The LDA (Topic Extractor) node seems to work well, but I would like to apply the topic definitions generated from one document collection (e.g. a corpus) to a new collection of documents.
I was wondering how the Topic Extractor node scores the documents to produce the 'Document table with topics' output, and how I might construct a workflow to replicate this process. Despite searching for a while, I haven't found a simple statement of how the document proportions are calculated -- though perhaps this is because I don't understand the statistical notation.
Is this feasible to do in Knime? Or should I be considering other platforms (e.g. R) to do this sort of thing with LDA?
Ok, so it seems this question has already been asked here. And the answer seems to be that it can't be done with the Topic Extractor Node.
internally the Mallet library is used for the topic extraction and assignment. Very roughly speaking this is more or less based on a SVD of a probabilistic document term matrix. Unfortunately there are no matrix factorization nodes in KNIME so far to reproduce something like this. You could try out the PCA nodes (e.g. PCA compute) or reach our to the R integration.

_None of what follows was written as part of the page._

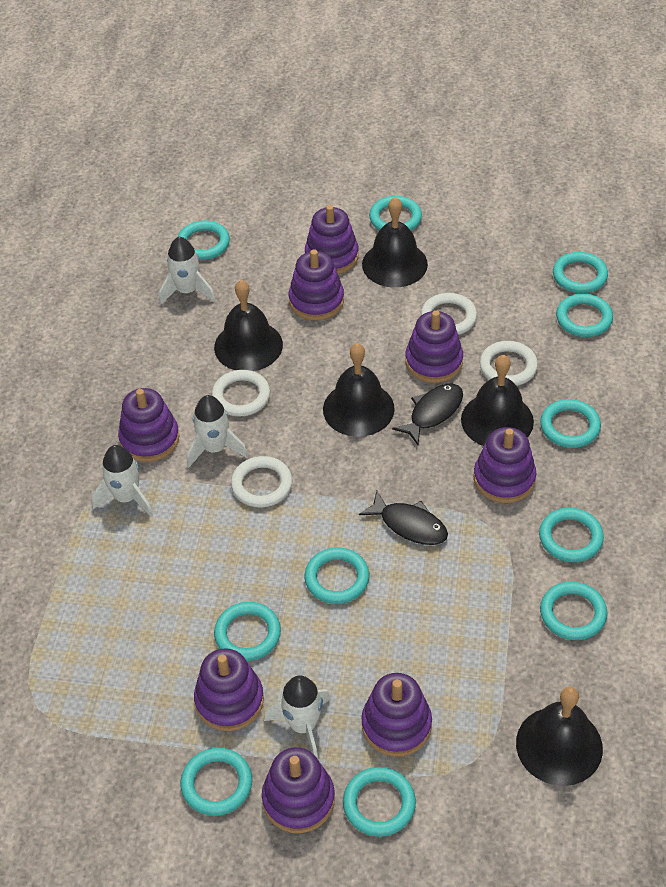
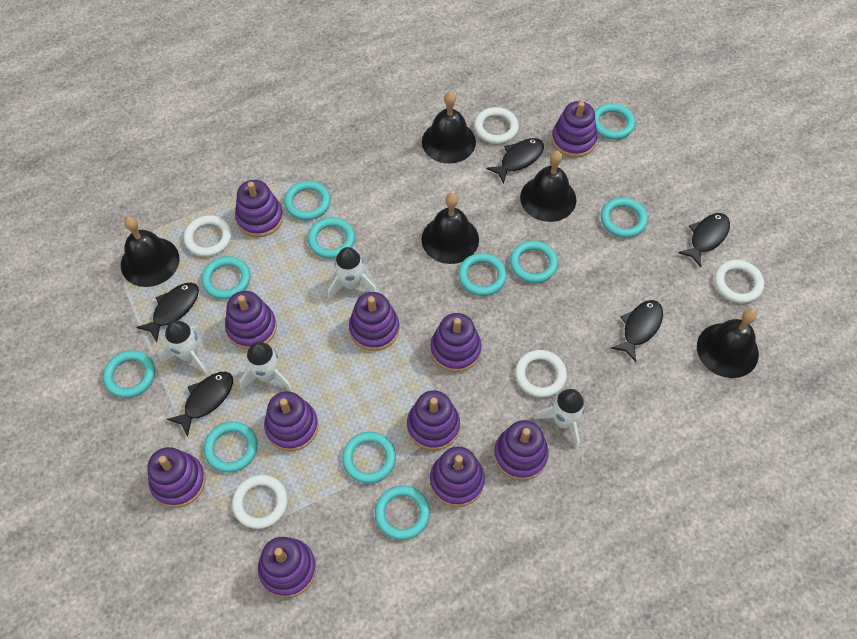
black fish: [359,491,448,545] [392,384,463,445] = 2 -> [136,283,199,342] [167,371,233,437] [486,138,544,184] [611,300,663,362] [678,213,730,267] = 5
purple stacking toy: [118,388,180,462] [194,648,264,731] [262,747,335,833] [289,250,344,321] [305,205,359,274] [361,673,432,757] [405,310,463,383] [474,427,536,503] = 8 -> [147,447,206,508] [225,291,277,350] [235,180,283,237] [258,537,316,598] [264,391,318,451] [349,292,399,351] [407,391,460,451] [430,313,481,372] [430,447,485,507] [494,420,549,481] [552,101,597,158] = 11
white ring: [212,370,270,417] [231,456,293,508] [421,293,477,335] [480,341,538,386] = 4 -> [184,215,232,257] [232,475,288,529] [474,107,519,144] [515,350,567,397] [715,260,764,303] = 5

You could try the package "topicmodels" in R, however, you'll need to get acquainted with the "tm" package first to put your documents into a Corpus and from there into a DocumentTermMatrix.
Thanks for your replies.
I've started dabbling with the topicmodels package in R, with some initial success. And rather than using the tm package for the preprocessing, I worked out how to import document-term matrix generated in Knime. So it's nice to know that I can use both to take advantage of their respective strengths.
that sounds really nice. Could you share a workflow with a bit of data (attach it to this thread). I would really like to see that solution.